Discussion in 'Handguns: General Discussion' started by datasmith, Nov 8, 2018.
S&W made a single shot in the 1920's that looks similar but it has been a while since I saw it.
I'll take Advanced Homebuilt for $300, Alex.
Novel design, clean machine work and good blue indicate an inventive and skilled worker.
Socket head screws indicate a relatively recent project.
Ergonomic details indicate a careful worker who is not a serious shooter.
The grip shape is off a Stevens single shot, perhaps crossed with a Bisley Colt, a plan which was abandoned a long time ago.
The rear sight in the middle of the locking bar is not likely to give a clear sight picture.
WOW! We do get personal don't we Shanghai...
Or Joss Wheden would put it in Firefly. Or Tinker would build it.
Looks like a Borshardt design to me.
And I would buy it in a NY minute.
It is amazing condition too.
"Or Tinker would build it."
I thought the same thing.
Nah, not a tinker project. Barrel is too long, shoots too few rounds, condition is too nice, and it's too rare.
Interesting piece. You may want to research early models of Smith& Wesson, H&R, Weber, Webly& Scott and Scott. I’ve tried searching under European .22 Single Shot Target Pistols, Russian Target Pistols and Antique .22 Target Pistols and saw quite a few with similar designs, but none matching what you have posted. Good luck searching and maybe some one will chime in and tell you what It is.
If it came out of Germany, or went into Germany, or was made in Germany, it was proofed and there should be proof marks. Proof marks can be used to determine a Kaiser era firearm, a Nazi era, and a post WW2 era. Show some proof marks and we can make a better guess as to the age.
Obviously the arm is not in my hands to see this, but I'm guessing no proofs. There might be some, but this is my guess. And Wikipedia (I know, I know) says that hex heads have been around since 1910. Not popular, but around. Also, the screws could have been replaced easily enough. We are dealing with something relatively rare, so we cannot discount the usage of "odd" fasteners. If it was built in 1920, Allen screws would not have been normal, but they were somewhat available (I don't know how available in Germany, but probably could have been figured out by a tinkerer in a machine shop or an engineer in charge of some sort of prototyping).
To the OP: I think you will get very good advice from the folks at the Royal Armouries:
They have one of the largest gun and armour collections in the world and have helped me identify obscure firearms in the past.

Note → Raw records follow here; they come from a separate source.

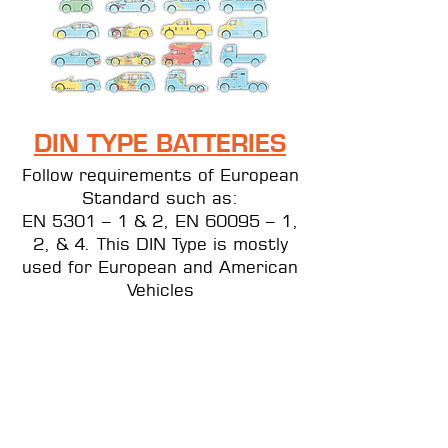
DIN
TYPE BATTERIES
Follow requirements of European
Standard such as:
EN 5301 – 1 & 2, EN 60095 – 1,
2, & 4. This DIN Type is mostly
used for European and American
Vehicles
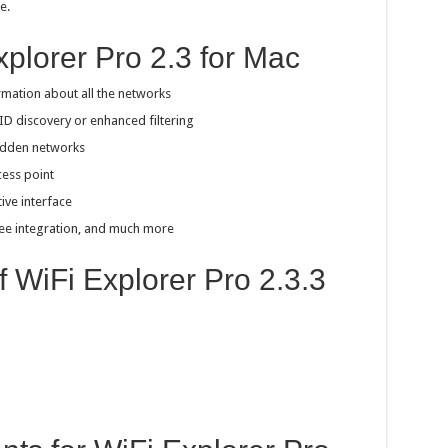
e.
xplorer Pro 2.3 for Mac
rmation about all the networks
ID discovery or enhanced filtering
hidden networks
cess point
tive interface
bee integration, and much more
f WiFi Explorer Pro 2.3.3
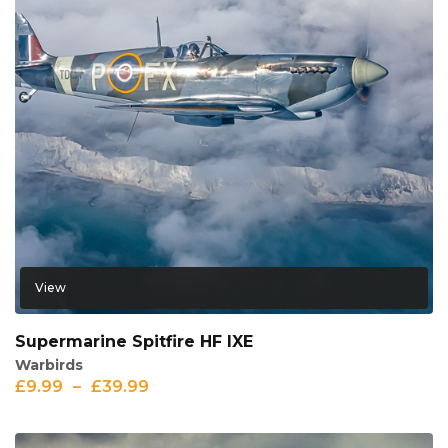
View
Supermarine Spitfire HF IXE
Warbirds
£
9.99
–
£
39.99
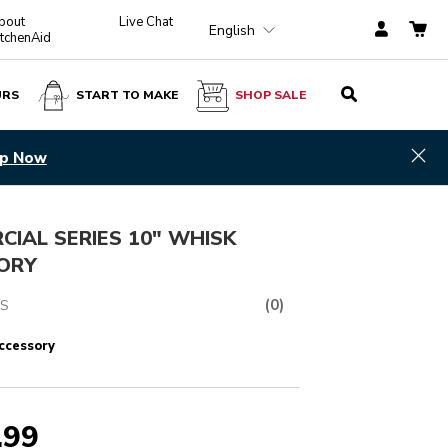
bout
Live Chat
English
itchenAid
URS
START TO MAKE
SHOP SALE
$ 329.99
ADD TO CART
Hid
p Now
IAL SERIES 10" WHISK
ORY
(0)
S
ccessory
.99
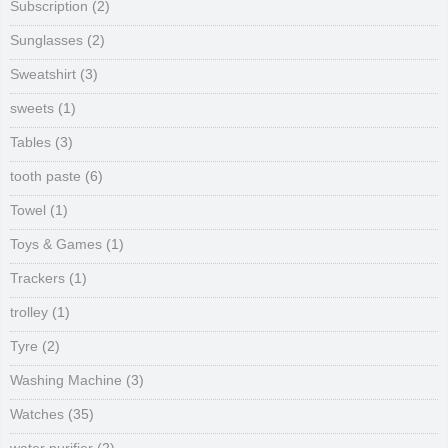
Subscription
(2)
Sunglasses
(2)
Sweatshirt
(3)
sweets
(1)
Tables
(3)
tooth paste
(6)
Towel
(1)
Toys & Games
(1)
Trackers
(1)
trolley
(1)
Tyre
(2)
Washing Machine
(3)
Watches
(35)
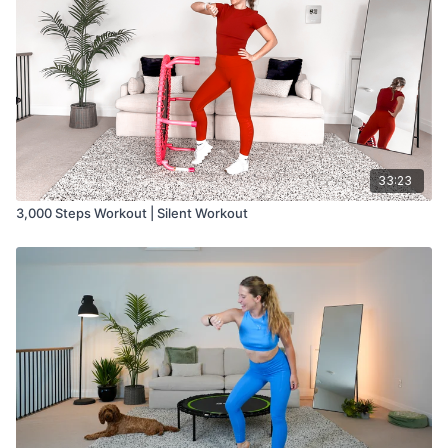
33:23
3,000 Steps Workout | Silent Workout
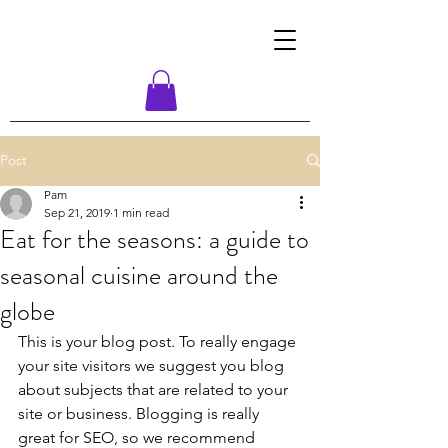
Post
Pam
Sep 21, 2019
1 min read
Eat for the seasons: a guide to
seasonal cuisine around the
globe
This is your blog post. To really engage 
your site visitors we suggest you blog 
about subjects that are related to your 
site or business. Blogging is really 
great for SEO, so we recommend 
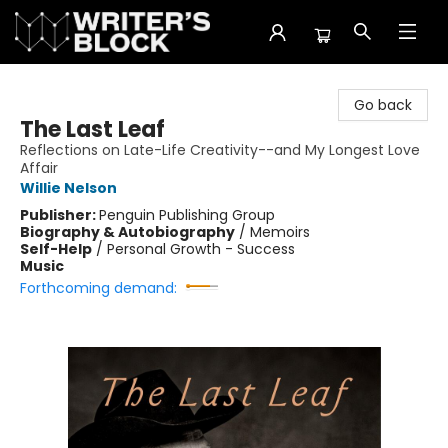
The Writer's Block
Go back
The Last Leaf
Reflections on Late-Life Creativity--and My Longest Love
Affair
Willie Nelson
Publisher:
Penguin Publishing Group
Biography & Autobiography
/
Memoirs
Self-Help
/
Personal Growth - Success
Music
Forthcoming demand:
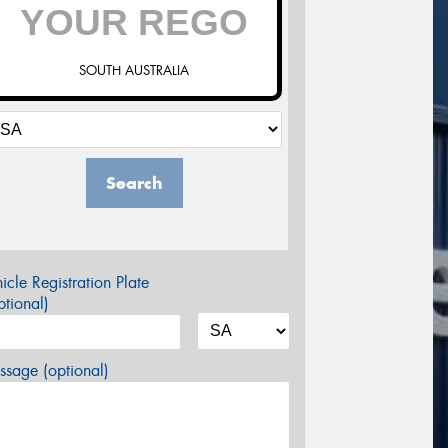
SOUTH AUSTRALIA
Search
icle Registration Plate
tional)
sage (optional)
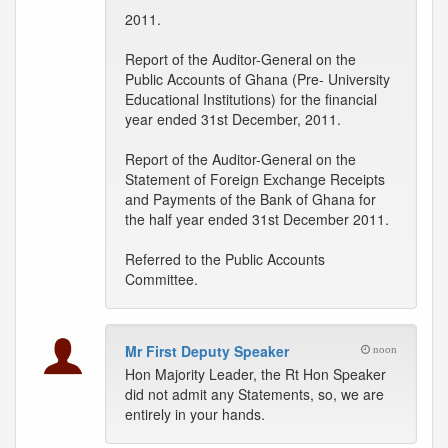
2011.
Report of the Auditor-General on the
Public Accounts of Ghana (Pre- University
Educational Institutions) for the financial
year ended 31st December, 2011.
Report of the Auditor-General on the
Statement of Foreign Exchange Receipts
and Payments of the Bank of Ghana for
the half year ended 31st December 2011.
Referred to the Public Accounts
Committee.
Mr First Deputy Speaker
noon
Hon Majority Leader, the Rt Hon Speaker
did not admit any Statements, so, we are
entirely in your hands.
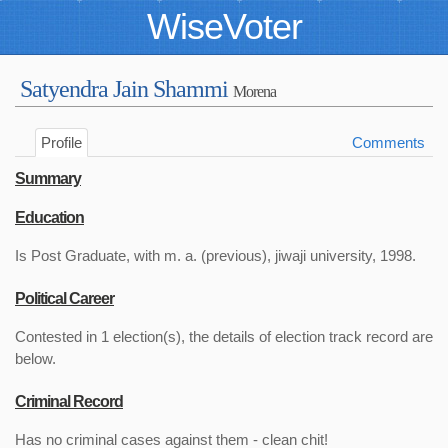
WiseVoter
Satyendra Jain Shammi
Morena
Profile
Comments
Summary
Education
Is Post Graduate, with m. a. (previous), jiwaji university, 1998.
Political Career
Contested in 1 election(s), the details of election track record are
below.
Criminal Record
Has no criminal cases against them - clean chit!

I am only guessing here, but if that pivot tightens down by means of the screw, you could get some adjustment by rotating the sight. The problem is, the more you rotate it, the narrower the rear aperture appears, so this would only work if it was fairly wide to begin with (relative to the front sight).
Good question. I can see some casting "circles" on the frame in the photo with the action open.
OP, can the owner take the grip panels off? There may be some markings underneath.
It was a joke, man, sorry if you took it personal.
Rear sight adjustment?
Well it IS ugly.
I'm not sure what your "casting circles" are for sure, but I see a circle around the chamber. It is possible that the barrel and... receiver? What would you call that? Anyway, the barrel might be pressed into that hinge-y piece.
And can you blue zamak? Is it blue or some sort of enamel paint?
And if it is blue, it is absolutely gorgeous. Especially for a gun that might be half a century or more old.
I thought that sounded like His Dudeness.
Are you referring to the "Straight Line"? It does pivot, but the barrel doesn't break vertically. That isn't it, but I can see where you are coming from.
OK, he sent me some more pictures. While the gun is in real good condition, there is just a little bit of bluing wear on the front hinge and the back ring. Also the hex screws on the bottom show some usage marks. Still since he acquired in the late sixties, sure looks good for being over 50 years old.
Is it worth offering $500 for it? Never bought a gun I couldn't find a price for.
Does the stamping on the heel say “1944”?
Allen screws were patented in 1910. So it is possible that the 1944 date is correct.
Well I think its pretty, and definitely well made. No tinkerer made that. but....I have no idea. Probably accurate as heck, too. The bias stemming from my German heritage says it definitely has a germanic origin.